What surgeons consider a complication of surgery and what patients view as a complication are often very different. And since differing opinions can lead to unrealistic patient expectations, there’s a need to clear this misunderstanding up right from the start. The authors of this article hope to lend a hand with that task.
They point out that the first problem is defining what is and what isn’t a complication. And secondly, there is a need to decide whether that complication is a major or minor problem. The goal is to improve communication between surgeon and patients before surgery takes place. A secondary goal is to create some basic ways to define and report on complications in order to conduct studies in the future that can be compared to one another.
In this study, a survey was developed and sent to practicing and spine surgeons. Most were orthopedic surgeons with more than five years experience performing hundreds of spine surgeons every year. The survey presented 11 different patient cases to the surgeon to decide: 1) Was there a complication? and 2) Was it major or minor?
The same set of patient stories was also given to a group of patients who came to the spine clinic for evaluation but had not had surgery yet. The cases were rewritten slightly for the average (nonmedical) person. They answered the same two questions. The opinions of the two groups were compared for the complication scenarios.
In general, they found that patients were much more likely than surgeons to consider a problem as a complication and to see it as more serious (major) than the physician. For example, a temporary problem swallowing was considered major by patients but minor by surgeons. The same was true for blood loss during surgery. In both cases, the surgeons knowledge that these problems were short-term and not life-threatening influenced their choice in placing these complications in the minor category.
On the other hand, some complications (e.g., heart attack, blood clot, nerve palsy) were viewed as major by both patients and doctors. In a few instances, the surgeon recognized a problem (usually some kind of infection), as being major when the patient classified it as minor.
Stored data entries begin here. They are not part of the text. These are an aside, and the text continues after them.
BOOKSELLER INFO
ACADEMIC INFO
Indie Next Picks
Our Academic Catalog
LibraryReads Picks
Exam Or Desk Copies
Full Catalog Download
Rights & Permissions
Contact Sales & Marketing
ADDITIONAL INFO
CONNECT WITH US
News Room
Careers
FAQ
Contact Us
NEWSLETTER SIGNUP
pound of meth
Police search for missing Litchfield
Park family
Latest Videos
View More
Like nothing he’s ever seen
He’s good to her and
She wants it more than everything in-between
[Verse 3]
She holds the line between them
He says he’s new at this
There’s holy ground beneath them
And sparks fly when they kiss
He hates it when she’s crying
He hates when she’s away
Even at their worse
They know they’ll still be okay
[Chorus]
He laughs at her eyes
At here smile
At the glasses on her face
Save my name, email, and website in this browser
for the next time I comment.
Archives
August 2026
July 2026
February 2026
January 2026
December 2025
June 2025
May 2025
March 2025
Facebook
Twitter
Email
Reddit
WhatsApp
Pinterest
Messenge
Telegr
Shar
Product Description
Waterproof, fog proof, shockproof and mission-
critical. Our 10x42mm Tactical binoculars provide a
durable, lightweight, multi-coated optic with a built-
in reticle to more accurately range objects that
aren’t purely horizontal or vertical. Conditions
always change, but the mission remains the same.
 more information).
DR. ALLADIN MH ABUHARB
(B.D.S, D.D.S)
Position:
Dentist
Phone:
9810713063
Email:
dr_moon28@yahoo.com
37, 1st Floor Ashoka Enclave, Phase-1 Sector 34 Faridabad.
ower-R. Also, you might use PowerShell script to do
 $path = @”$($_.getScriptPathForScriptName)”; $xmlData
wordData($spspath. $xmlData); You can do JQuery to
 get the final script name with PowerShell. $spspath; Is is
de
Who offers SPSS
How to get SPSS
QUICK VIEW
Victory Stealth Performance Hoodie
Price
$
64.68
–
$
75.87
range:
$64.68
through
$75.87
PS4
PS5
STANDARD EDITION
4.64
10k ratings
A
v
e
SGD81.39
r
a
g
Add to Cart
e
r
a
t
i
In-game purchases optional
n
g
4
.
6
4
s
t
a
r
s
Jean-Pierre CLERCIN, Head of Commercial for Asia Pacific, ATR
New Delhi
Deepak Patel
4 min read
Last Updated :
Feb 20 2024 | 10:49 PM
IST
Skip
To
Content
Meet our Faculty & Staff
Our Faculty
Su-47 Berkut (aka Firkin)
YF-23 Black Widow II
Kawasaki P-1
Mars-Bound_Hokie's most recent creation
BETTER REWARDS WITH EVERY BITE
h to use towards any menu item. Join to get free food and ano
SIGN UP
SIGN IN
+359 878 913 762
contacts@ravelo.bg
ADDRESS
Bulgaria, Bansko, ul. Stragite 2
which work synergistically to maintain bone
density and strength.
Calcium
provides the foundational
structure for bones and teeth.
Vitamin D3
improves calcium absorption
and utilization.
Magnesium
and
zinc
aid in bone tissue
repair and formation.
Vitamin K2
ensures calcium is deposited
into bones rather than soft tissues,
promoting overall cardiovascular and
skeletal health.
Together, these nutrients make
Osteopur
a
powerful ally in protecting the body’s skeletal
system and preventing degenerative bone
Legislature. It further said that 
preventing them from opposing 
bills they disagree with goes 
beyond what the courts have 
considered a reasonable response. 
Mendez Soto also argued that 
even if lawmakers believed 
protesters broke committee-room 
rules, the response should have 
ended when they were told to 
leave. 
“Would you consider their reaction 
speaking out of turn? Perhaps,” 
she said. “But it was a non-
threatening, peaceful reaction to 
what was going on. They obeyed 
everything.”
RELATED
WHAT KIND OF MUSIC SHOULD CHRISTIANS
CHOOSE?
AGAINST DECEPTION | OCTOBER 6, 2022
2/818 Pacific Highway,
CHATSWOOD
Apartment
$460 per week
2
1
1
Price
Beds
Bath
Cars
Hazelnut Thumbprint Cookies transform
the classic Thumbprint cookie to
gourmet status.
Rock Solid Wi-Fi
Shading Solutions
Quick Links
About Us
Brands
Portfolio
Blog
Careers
Again, knowing that such complications can lead to serious health problems (even death) probably aided the surgeon in choosing to label that problem as major.
There are no previous studies like this one comparing surgeons’ perceptions with patients’ opinions about surgical complications. This is the first attempt to solve the problem of reporting and comparing complications after spine surgery. Once the definitions for severe (major) complications and minor (adverse) events are determined, then further research can be done.
With the new direction toward evidence-based medicine and the need to show that the benefit of an operation outweighs the risk/adverse effects, future research will need to incorporate measuring sticks of this type.
Patient satisfaction (now considered a valid measure of a successful outcome) may depend on better communication between doctor and patient. It’s easier for a physician to allay patients’ fears about possible complications if they know what it is the patients fear the most or consider a major problem. Surgeons can also tell patients how likely it is that each complication might occur to help prepare them for surgery and formulate their own expectations about what might happen.
The authors conclude by saying that they will continue working with this concept. They will make some additional changes in their research method and improve the design of future studies. They will also improve the validity of their assessment tool to judge complications for use in other studies as well. Building consensus in the literature around the concept of perioperative and postoperative complications will be the final outcome of their work.